Are you familiar with LabView? It allows you to create a program 
graphically. Aside from simple programming in Mathematica during college 
(simple in the sense that while the math was advanced, the programming was 
not), that was how I learned to program. It was actually pretty awesome to 
be able to visualize the flow of data and control through a system 
graphical as you are building it. I could be wrong, but I feel it helped me 
conceptually when I moved into Ruby, Python, etc.

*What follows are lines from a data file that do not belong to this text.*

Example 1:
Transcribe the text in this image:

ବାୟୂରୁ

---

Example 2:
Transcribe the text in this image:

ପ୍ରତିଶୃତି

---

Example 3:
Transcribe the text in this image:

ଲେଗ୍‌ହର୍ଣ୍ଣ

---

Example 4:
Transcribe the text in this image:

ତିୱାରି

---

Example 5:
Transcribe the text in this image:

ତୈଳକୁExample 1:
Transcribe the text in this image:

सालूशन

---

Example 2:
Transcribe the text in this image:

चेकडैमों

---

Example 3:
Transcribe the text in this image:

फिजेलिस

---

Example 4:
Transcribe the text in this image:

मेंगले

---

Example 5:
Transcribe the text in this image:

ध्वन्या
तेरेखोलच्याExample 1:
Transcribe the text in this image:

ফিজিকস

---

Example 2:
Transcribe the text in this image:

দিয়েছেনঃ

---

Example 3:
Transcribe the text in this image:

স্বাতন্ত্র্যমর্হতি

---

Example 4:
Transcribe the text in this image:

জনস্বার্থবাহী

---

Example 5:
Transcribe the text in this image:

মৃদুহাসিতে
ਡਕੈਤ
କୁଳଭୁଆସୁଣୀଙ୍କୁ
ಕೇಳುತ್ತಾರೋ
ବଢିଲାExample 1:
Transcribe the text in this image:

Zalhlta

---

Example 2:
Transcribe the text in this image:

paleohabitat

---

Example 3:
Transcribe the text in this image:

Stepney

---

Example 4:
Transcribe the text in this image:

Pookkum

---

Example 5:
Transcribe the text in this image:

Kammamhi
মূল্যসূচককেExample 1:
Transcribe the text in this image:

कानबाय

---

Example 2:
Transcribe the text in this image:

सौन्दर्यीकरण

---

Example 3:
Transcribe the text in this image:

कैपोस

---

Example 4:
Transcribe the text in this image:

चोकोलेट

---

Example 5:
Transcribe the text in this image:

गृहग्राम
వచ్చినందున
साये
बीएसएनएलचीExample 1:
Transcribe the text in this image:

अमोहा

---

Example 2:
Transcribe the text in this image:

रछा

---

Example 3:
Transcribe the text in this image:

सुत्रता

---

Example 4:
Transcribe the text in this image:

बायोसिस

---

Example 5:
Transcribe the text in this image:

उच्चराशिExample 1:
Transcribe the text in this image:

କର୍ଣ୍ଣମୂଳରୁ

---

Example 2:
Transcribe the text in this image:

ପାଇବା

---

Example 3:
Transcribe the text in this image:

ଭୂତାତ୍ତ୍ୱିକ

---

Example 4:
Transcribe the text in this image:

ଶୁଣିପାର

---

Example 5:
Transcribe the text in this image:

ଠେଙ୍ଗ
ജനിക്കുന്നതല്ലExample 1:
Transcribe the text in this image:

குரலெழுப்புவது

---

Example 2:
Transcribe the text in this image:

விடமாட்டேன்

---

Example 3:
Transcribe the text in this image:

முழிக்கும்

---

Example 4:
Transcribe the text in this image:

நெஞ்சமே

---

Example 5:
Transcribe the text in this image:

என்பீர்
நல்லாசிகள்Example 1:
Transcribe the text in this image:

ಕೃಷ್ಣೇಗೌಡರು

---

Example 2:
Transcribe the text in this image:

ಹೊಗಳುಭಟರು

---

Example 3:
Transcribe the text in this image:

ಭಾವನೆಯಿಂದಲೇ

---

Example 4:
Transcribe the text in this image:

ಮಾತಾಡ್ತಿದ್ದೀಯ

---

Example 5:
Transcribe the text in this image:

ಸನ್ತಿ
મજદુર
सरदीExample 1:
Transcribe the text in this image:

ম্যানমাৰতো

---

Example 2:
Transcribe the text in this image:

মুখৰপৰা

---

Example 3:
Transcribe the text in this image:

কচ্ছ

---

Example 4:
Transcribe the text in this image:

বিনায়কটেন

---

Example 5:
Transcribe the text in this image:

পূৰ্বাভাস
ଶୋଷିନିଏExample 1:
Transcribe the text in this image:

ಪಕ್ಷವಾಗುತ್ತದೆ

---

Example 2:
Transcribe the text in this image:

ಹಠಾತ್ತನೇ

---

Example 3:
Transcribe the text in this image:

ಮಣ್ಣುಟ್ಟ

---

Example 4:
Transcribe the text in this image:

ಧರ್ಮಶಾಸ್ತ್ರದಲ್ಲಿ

On the other hand; text is very expressive and powerful, at the end of the 
day. And when you get used to it, I think programming using text is a lot 
faster than using a graphical interface. Also, for me personally, I take 
pleasure in crafting the actual textual form of the code itself. Still, I'm 
very excited to see what will happen in the space of non textual 
programming in the future, in particular as it relates to education and 
visualization/analysis of programs and code.

Chris


On Friday, November 14, 2014 4:42:57 AM UTC-8, Thomas Huber wrote:
>
> Hi, here is an idea that has been in my mind for a while. I wonder what 
> you think about it.
>
>
> In Clojure code is data, right? But when we program we manipulate flat 
> text files, not the data directly.
>
> Imagine your source code where a data structure (in memory). And 
> programming is done by manipulating this data structure. No text editor and 
> text files involved. 
>
> Your editor directly manipulates the source data and later saves it on 
> disk (maybe as a text file). 
>
>
> These are the benefits I can think of:
>
>  - It enables you to use any Clojure function to manipulate your source 
> „code“. Giving you hole new opportunities for refactoring.This functions 
> can be provides as library. 
>
>
> - Really nice auto complete. 
>
>
> - Visual programming. Source code can be represented in many different 
> ways (not just text) . The easiest example I can think of is color. It can 
> be represented as text of course (#23FF02)
>
> but that’s a quite bad interface for humans. Why not display the actual 
> color and provide a color picker? Or what about music notes? Or Math 
> formulars? Or what about a tree view to move and rename functions like 
> files? 
>
> This could all be implemented in a way that every library can ship there 
> own „views“. I think this „views“ are basically macros that are not limited 
> to text. 
>
>
> - You don’t have to worry that you text files are in the same state as 
> your JVM (when developing interactive). You only work on your sourcedata 
> and it gets loaded into the JVM automatically.
>
>
> - Answer questions about your source code. What is the most called 
> function? Who depends on this namespace? Where is this function used? What 
> is the biggest function? Thinks like that become easy. Again you can ship 
> this queries as a library.
>
>
>
>
> The drawback is you can’t simply program using any text editor. You need a 
> special tool. But we have that anyway (syntax highlighting, paredit etc.). 
> Nobody programs using a bare text editor. 
>
>
> Maybe this idea is not new? What do you think?